“Family Feelings” is a collaborative blend of poetry and play reading that combines the work of this week’s TNB-featured poet John Foy (and others) and playwright A. R. Gurney. “Family Feelings” pays tribute to those relationships we know best, or least! Using scenes from Gurney’s Cocktail Hour – an appeal to gain Father’s approval for the staging of his son’s play – and selected poems by John Foy and others, the performance weaves together poems and script in counterpoint so that, through echoes and associative logic, they get to the psychic truth of unspoken family feelings.

Indian Café, 108th St. and Broadway (NYC), Sunday, January 22, 2012, at 4:00 p.m.


By John Foy


How can I help you with your grief,
though maybe I shouldn’t even try
if truth be told.  There’s no relief
really.  Your mother had to die
someday, and how unfit
a man you’d be if you couldn’t make
believe you were tough enough to take it
and move on, how fake
the higher calculus, being
at peace and all that.  You’ve lost
her now, few care, and nothing
can help, and no one knows the cost
you’ve paid—but everyone knows
we die like dogs in the deep snow.

You’re a busy man. You have a good job, a family, you live in a great city. There must be other ways you could spend your time.  Why bother writing poetry in a time when most people have lost faith in literature and when poetry seems so far removed from what people care about?
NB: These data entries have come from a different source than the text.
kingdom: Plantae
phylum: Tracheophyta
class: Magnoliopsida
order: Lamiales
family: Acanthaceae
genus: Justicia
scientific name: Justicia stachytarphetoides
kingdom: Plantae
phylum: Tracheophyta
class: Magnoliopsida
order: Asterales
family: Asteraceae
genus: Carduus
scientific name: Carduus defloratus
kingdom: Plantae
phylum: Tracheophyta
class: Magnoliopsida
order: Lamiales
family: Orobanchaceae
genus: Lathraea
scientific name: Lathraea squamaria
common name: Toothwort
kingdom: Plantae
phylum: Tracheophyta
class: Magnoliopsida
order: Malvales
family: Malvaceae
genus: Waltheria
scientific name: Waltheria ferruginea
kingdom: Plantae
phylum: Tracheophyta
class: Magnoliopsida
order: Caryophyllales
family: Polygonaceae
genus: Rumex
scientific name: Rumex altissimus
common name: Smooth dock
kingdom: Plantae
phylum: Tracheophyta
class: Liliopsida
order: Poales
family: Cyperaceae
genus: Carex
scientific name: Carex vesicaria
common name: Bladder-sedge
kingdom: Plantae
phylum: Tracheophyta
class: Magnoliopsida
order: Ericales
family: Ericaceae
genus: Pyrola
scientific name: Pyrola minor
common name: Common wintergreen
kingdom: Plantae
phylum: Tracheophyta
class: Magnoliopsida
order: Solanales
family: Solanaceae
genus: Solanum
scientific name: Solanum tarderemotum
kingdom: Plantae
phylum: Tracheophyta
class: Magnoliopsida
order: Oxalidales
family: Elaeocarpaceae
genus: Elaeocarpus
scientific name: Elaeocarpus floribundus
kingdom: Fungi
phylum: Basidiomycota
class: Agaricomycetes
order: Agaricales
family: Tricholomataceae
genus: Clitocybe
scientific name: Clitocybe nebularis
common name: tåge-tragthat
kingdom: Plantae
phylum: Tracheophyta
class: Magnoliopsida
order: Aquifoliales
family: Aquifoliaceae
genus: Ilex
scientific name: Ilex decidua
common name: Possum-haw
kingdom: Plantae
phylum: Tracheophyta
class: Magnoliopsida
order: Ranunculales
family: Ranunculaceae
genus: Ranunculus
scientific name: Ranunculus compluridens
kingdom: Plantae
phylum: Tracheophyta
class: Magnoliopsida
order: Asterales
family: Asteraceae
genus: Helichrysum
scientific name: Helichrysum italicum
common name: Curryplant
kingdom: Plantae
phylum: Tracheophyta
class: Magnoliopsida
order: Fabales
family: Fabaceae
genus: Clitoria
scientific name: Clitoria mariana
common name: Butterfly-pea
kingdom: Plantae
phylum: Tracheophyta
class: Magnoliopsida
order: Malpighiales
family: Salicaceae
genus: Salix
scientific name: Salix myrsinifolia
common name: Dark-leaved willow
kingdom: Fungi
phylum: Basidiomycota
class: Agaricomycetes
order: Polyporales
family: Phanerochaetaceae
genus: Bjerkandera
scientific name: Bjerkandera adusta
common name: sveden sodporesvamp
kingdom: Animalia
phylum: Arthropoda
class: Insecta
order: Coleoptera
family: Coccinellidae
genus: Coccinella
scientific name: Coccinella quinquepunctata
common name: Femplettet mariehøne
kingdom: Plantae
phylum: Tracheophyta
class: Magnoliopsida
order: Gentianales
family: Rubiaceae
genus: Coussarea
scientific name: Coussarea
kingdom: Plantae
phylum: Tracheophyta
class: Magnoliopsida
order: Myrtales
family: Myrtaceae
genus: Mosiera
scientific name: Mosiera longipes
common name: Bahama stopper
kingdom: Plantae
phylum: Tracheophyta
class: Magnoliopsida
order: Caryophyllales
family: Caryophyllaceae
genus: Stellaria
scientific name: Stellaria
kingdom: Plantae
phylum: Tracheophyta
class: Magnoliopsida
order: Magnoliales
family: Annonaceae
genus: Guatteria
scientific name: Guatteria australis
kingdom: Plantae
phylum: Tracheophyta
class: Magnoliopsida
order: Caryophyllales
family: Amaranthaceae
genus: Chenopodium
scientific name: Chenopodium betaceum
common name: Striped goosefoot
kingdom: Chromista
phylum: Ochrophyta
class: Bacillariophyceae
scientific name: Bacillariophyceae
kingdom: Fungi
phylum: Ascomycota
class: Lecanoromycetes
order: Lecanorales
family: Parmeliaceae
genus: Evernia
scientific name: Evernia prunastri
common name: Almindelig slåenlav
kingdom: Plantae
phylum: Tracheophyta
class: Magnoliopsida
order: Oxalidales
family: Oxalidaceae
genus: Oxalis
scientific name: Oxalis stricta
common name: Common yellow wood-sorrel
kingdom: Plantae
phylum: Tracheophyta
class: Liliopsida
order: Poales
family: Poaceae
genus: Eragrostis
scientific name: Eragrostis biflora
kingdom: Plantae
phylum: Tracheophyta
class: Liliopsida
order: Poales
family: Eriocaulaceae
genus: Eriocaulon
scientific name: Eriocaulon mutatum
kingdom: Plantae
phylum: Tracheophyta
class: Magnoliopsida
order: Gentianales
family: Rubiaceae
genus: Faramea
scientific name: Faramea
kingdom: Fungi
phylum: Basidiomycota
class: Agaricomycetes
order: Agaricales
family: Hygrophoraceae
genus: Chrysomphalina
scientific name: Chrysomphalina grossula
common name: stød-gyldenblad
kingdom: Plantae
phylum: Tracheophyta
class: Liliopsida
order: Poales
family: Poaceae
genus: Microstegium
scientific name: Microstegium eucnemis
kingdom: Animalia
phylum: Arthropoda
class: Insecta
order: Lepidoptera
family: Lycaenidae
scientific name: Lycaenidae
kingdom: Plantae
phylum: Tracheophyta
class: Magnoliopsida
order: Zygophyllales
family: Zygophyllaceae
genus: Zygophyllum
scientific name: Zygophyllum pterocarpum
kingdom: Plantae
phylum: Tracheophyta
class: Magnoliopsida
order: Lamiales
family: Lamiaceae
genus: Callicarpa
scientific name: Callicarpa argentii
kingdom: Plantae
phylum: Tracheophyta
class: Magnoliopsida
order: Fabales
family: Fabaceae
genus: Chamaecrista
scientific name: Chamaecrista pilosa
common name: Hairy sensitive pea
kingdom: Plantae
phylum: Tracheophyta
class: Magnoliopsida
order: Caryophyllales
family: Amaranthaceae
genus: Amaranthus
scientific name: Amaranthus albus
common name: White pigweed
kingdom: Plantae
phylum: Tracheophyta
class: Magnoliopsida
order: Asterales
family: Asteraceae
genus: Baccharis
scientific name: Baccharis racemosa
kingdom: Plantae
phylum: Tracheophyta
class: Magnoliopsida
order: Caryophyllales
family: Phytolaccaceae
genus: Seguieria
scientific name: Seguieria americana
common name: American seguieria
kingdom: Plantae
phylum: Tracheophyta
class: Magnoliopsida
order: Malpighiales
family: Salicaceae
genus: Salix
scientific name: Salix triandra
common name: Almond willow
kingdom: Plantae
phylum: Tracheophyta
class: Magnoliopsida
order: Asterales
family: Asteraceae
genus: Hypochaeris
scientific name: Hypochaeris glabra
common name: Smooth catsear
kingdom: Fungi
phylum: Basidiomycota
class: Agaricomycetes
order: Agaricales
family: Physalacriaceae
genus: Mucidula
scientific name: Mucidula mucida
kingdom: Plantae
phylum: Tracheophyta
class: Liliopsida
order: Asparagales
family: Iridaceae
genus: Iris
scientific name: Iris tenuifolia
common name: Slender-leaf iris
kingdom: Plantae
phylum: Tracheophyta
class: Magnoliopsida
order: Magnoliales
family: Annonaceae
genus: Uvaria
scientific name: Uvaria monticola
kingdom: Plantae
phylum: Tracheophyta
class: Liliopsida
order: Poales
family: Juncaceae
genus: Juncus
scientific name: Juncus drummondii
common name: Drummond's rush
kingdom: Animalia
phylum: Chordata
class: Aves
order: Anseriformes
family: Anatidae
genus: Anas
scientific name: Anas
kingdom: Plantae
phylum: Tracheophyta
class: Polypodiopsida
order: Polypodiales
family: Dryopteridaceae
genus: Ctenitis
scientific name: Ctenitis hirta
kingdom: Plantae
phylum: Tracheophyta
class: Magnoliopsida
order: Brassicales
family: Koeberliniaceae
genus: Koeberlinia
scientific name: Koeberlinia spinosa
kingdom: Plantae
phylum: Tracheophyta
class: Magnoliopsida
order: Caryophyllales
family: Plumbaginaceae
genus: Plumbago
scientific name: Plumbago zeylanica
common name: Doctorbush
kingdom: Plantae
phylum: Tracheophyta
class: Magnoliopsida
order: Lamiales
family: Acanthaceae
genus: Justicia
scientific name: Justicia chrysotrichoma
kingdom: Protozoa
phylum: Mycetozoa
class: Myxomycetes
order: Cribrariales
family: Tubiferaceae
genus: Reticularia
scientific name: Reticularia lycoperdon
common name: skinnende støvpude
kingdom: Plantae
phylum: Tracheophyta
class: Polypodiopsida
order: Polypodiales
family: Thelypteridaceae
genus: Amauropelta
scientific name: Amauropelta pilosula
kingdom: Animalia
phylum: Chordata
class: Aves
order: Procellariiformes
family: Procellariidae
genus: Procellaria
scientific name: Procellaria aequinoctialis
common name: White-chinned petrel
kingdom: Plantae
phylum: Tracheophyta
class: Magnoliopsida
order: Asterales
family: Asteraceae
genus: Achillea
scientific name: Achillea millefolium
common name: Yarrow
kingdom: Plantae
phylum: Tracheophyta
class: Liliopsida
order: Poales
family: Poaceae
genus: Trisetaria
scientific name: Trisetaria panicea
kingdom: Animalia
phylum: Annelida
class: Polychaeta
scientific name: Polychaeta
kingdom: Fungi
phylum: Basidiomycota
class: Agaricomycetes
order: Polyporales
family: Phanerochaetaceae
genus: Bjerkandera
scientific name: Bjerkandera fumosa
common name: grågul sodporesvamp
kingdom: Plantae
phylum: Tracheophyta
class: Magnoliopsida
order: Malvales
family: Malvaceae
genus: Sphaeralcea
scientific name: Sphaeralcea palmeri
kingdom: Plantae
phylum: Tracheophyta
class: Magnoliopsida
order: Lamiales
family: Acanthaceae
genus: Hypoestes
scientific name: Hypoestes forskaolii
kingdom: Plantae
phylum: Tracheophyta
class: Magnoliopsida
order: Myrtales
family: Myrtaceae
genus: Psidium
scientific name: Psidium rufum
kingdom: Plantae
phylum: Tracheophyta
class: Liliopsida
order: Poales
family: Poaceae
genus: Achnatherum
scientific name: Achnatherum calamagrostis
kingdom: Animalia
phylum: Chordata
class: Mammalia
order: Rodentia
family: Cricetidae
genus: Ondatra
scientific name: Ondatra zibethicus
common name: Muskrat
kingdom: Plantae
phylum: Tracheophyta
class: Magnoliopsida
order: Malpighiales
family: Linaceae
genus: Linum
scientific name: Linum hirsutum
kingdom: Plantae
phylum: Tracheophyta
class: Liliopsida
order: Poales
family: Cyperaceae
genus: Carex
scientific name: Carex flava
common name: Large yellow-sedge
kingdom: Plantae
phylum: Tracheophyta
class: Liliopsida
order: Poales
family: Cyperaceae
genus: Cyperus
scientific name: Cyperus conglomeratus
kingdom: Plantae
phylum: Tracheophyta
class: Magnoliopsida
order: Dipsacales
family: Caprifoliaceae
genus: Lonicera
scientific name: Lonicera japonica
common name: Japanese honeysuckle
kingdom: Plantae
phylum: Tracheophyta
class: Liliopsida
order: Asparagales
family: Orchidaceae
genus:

I was in an English class at a place called the Englewood School for Boys.  We were reading Shakespeare’s Julius Caesar with our teacher, Malcolm Duffy, and I was struck down by what Brutus said to Cassius before they parted ways toward the end, on the plains of Philippi: “O that a man might know / the end of this day’s business ‘ere it come! / But it sufficeth that the day will end, / and then the end is known.”